Four Corners, also known as Les Quatre Coins, Cornerstones, or Corner Patience, is a solitaire card game which is played with two decks of playing cards. It is so called because of the pile of four cards at the corners of the tableau.

The version discussed in this article is the more prevalent version printed in two books: Card Games for One by Peter Arnold and The Complete Book of Solitaire and Patience Games by Albert Morehead and Geoffrey Mott-Smith.

==Rules==
The cards are dealt into two columns of six piles, all laid out with spaces intended for the foundations. The base cards on the top and bottom of the columns are turned sideways. These are the "cornerstones", the role of which will be discussed below. The cards are dealt under the restrictions to be explained below.

The object of the game is to find an Ace and a King of each suit as they appear and put them in the middle and build each of them by suit, building up on the Aces and down on the Kings.

The cards are dealt in rotations; while dealing, cards that can be would be built on the foundations are placed on the foundations under the following rules:
- When an ace or a king of each suit is placed on the foundations no matter where is put, but both the ace and the king of the same suit must be on the same line.
- A card that is about to be placed in a cornerstone can be built in any foundation.
- A card that is about to be placed in any other pile can only be built on the foundation which is in the same row as that pile.
Also, a pile should not skipped when dealing; when a pile is deprived of a card because it is built on the foundations, the next card should be placed on that pile.

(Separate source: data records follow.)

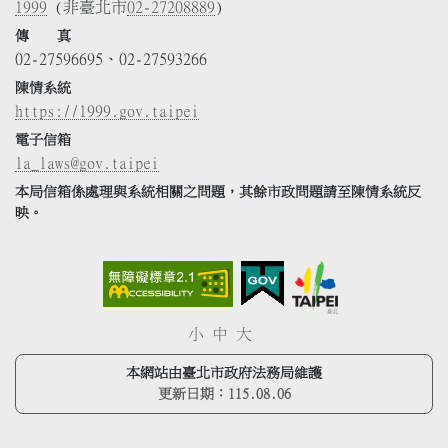
1999
(非臺北市
02-27208889
)
傳 真
02-27596695、02-27593266
陳情系統
https://1999.gov.taipei
電子信箱
la_laws@gov.taipei
本局信箱係處理與系統相關之問題，其餘市政問題請至陳情系統反
映。
小
中
大
本網站由臺北市政府法務局維護
更新日期：
115.08.06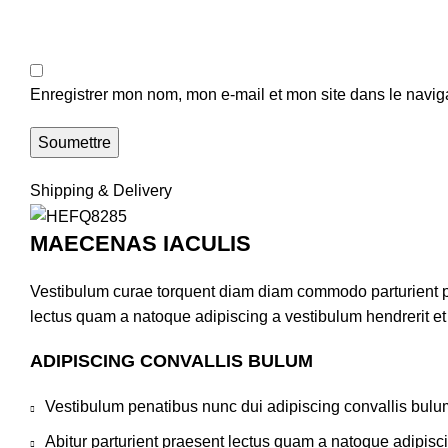
Enregistrer mon nom, mon e-mail et mon site dans le navi
Shipping & Delivery
MAECENAS IACULIS
Vestibulum curae torquent diam diam commodo parturient pen
lectus quam a natoque adipiscing a vestibulum hendrerit e
ADIPISCING CONVALLIS BULUM
Vestibulum penatibus nunc dui adipiscing convallis bulu
Abitur parturient praesent lectus quam a natoque adipisc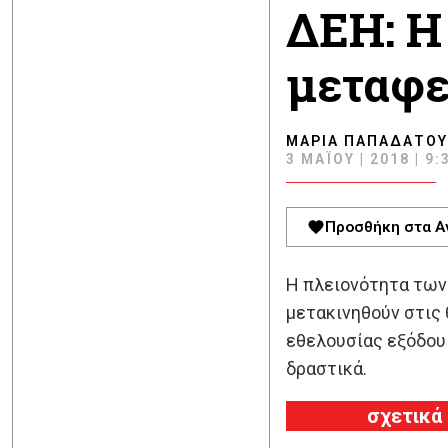
ΔΕΗ: Η
μεταφε
ΜΑΡΊΑ ΠΑΠΑΔΆΤΟΥ
3 ΜΑΪ́ΟΥ | 2018 | 9:
Προσθήκη στα Α
Η πλειονότητα των
μετακινηθούν στις 
εθελουσίας εξόδου 
δραστικά.
σχετικά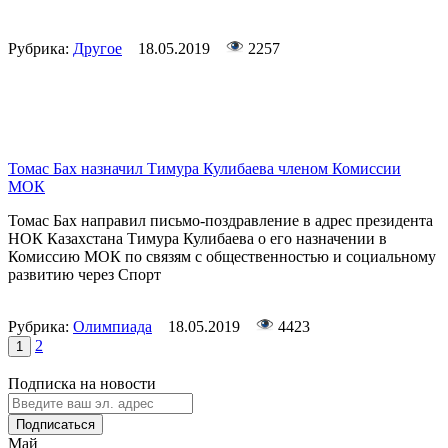
Рубрика:
Другое
18.05.2019
2257
Томас Бах назначил Тимура Кулибаева членом Комиссии
МОК
Томас Бах направил письмо-поздравление в адрес президента
НОК Казахстана Тимура Кулибаева о его назначении в
Комиссию МОК по связям с общественностью и социальному
развитию через Спорт
Рубрика:
Олимпиада
18.05.2019
4423
2
1
Подписка на новости
Подписаться
Май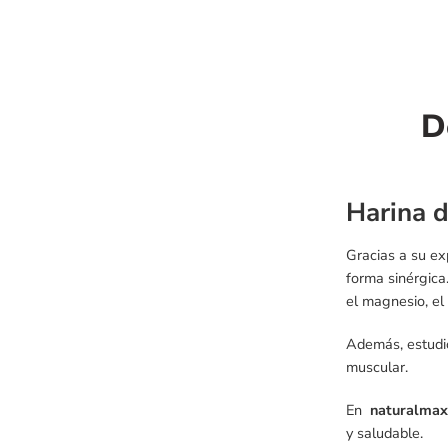
D
Harina 
Gracias a su ex
forma sinérgica
el magnesio, el c
Además, estudio
muscular.
En
naturalmax
y saludable.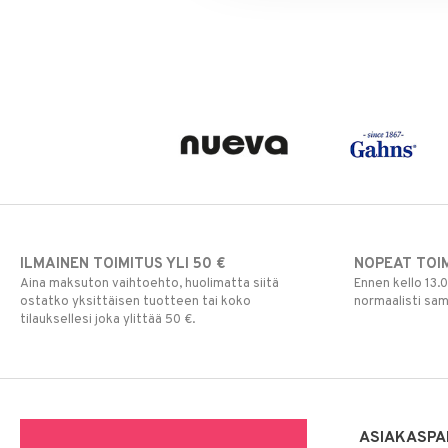
ILMAINEN TOIMITUS YLI 50 €
NOPEAT TOI
Aina maksuton vaihtoehto, huolimatta siitä
Ennen kello 13.
ostatko yksittäisen tuotteen tai koko
normaalisti sa
tilauksellesi joka ylittää 50 €.
ASIAKASPA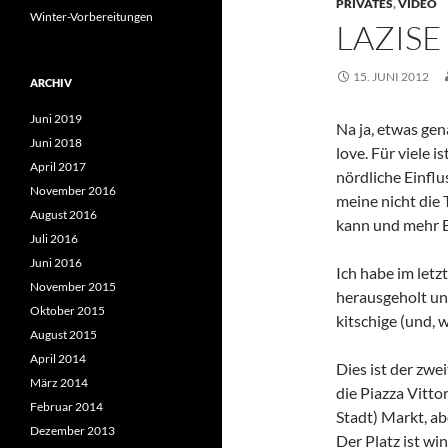
PRIVATES
,
VIDEO
Winter-Vorbereitungen
LAZIS
15. JUNI 2012
ARCHIV
Juni 2019
Na ja, etwas gen
Juni 2018
love. Für viele i
April 2017
nördliche Einflus
November 2016
meine nicht die
August 2016
kann und mehr E
Juli 2016
Juni 2016
Ich habe im letz
November 2015
herausgeholt un
Oktober 2015
kitschige (und, w
August 2015
April 2014
Dies ist der zwe
März 2014
die Piazza Vitto
Februar 2014
Stadt) Markt, ab
Dezember 2013
Der Platz ist win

There is no specific order of dealing in the 12 piles in Morehead and Mott-Smith's rule set, while Arnold's version states that the dealing should start at the top right cornerstone, dealing downward and ending at the bottom left cornerstone.

After the cards are all dealt, the restrictions are lifted. The top card of each pile can be built on any foundation. The cards on the cornerstones and the piles can also be built on each other up or down regardless of suit. Aces can be placed upon twos and kings. Both rule sets did not mention what to do with the spaces once a pile is emptied so it is presumed that they are not filled.

Reversals are also allowed, i. e. when the two foundations of the same suit meet, the cards can be transferred from one suit to another (with the exception of the ace and the king which start each foundation).

The game is considered won when all of the cards are played on the foundations.

==Variations==

The rule set described by Arnold allows two redeals. To do this, the piles are picked up in the order they were dealt (especially the order set above) and the cards are then redealt without shuffling. At each redeal, the restrictions again apply until all cards are dealt.